Bill Nye and Ken Ham debated whether Biblical creationism is a viable way to understand origins at the Creation Museum in Kentucky on Feb. 4, 2014.

Never mind the outspoken Christian leaders who reject the Big Bang and human evolution; nearly 70 percent of rank-and-file evangelicals in the United States say they don't see religion and science as being totally at odds, a new survey found.

"Although many politicians and the media at large portray evangelicals as distrustful of science, we found that this is more myth than reality," Elaine Howard Ecklund, a sociologist at Rice University who orchestrated the survey, said in a statement.

Among evangelical Christians, about 48 percent said they see science and religion as complementary to one another, while 21 percent think science and religion refer to different aspects of reality and see them as entirely independent of one another, the survey found. [Creationism vs. Evolution: 6 Big Battles]

Still, the share of evangelical Christians who think religion and science are in conflict (and see themselves on the side of religion) is 29 percent — more than double the figure in the general population (14 percent), the study found. Overall, 38 percent of adults in the United States view religion and science as complementary, while 35 percent view science and religion as separate.

Though a majority of evangelicals don't see science and religion in conflict, many of them still believe in ideas that science doesn't support.

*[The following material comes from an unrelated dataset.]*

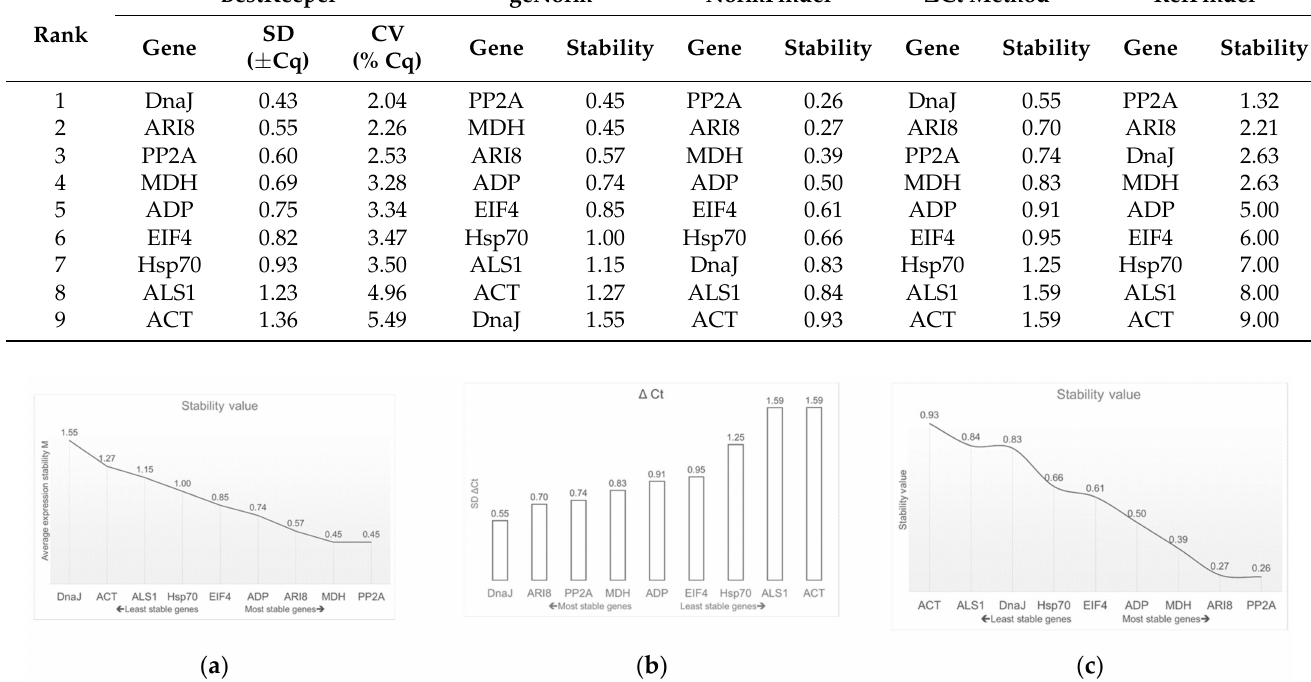
Figure 4. Values of gene expression stability of the nine candidate genes. ( a ) geNorm expression and stability ranking. ( b ) ∆ Ct method values and ( c ) NormFinder expression and stability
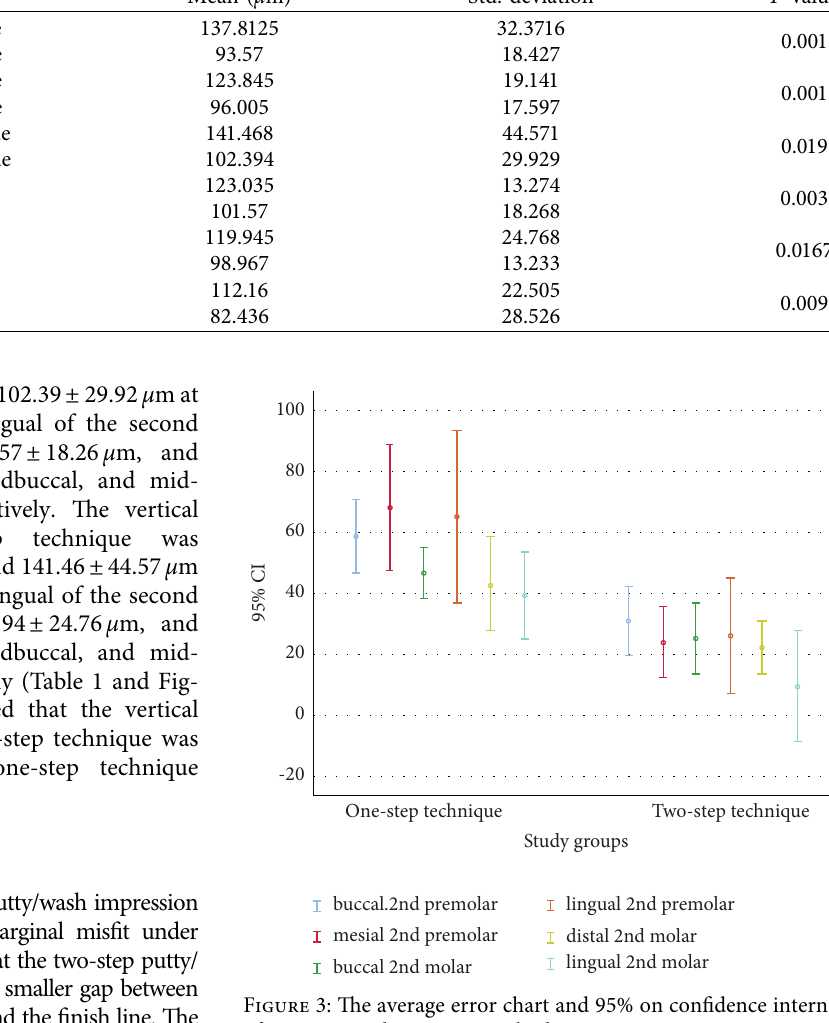
Table 1: Te independent t -test results of the vertical marginal misft comparing each surface between one-step and two-step techniques. Group Mean ( μ m) Std. deviation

For example, about 43 percent of evangelical Christians (compared with about 22 percent of the general population) believe that God created the universe and all life inside it within the last 10,000 years, according to the survey. (By studying the oldest light in the cosmos, scientists, meanwhile, have determined that the universe is about 13.8 billion years old.) And 42 percent of evangelical Americans support teaching creationism in schools instead of evolution, compared with about 18 percent of the general population who said the same.

Ecklund and her colleagues think the perception that evangelical Christians are unfriendly to science might hinge on just a few of these hot-button issues, like creationism. The evangelicals who saw science and religion as incompatible often fixated on human origins, the study found. One survey participant who was part of a largely white evangelical congregation in Houston, Texas, explained this point of view to the interviewers:

"As a Christian, creation — really it's all or nothing. Either the entire Bible's right or it's all wrong. Either everything inside of it is 100 percent accurate, or none of it is. So if creation could be disproven … So just completely take that away, that just devastates my entire way of life, my entire being. … Nobody wants to change. Christians don't want to change, and atheists don't want to change."

Focusing on evolution/creation has also narrowed the conversation about the relationship that religious people have with science, according to Ecklund and colleagues. The perception that evangelical Christians are hostile toward science might only be propagated with events like last year's televised debate between science popularizer Bill Nye and creationist Ken Ham, who believes the Bible's Book of Genesis is a literal description of the creation of Earth, the researchers said. But these heated debates don't necessarily reflect the way average evangelicals think.

Ecklund and colleagues surveyed more than 10,000 adults from across the country about their views on religion and science. They also conducted 315 in-depth interviews with Americans of different faiths. Ecklund presented the findings last week in Washington, D.C., during an American Association for the Advancement of Science (AAAS) conference on religion and science.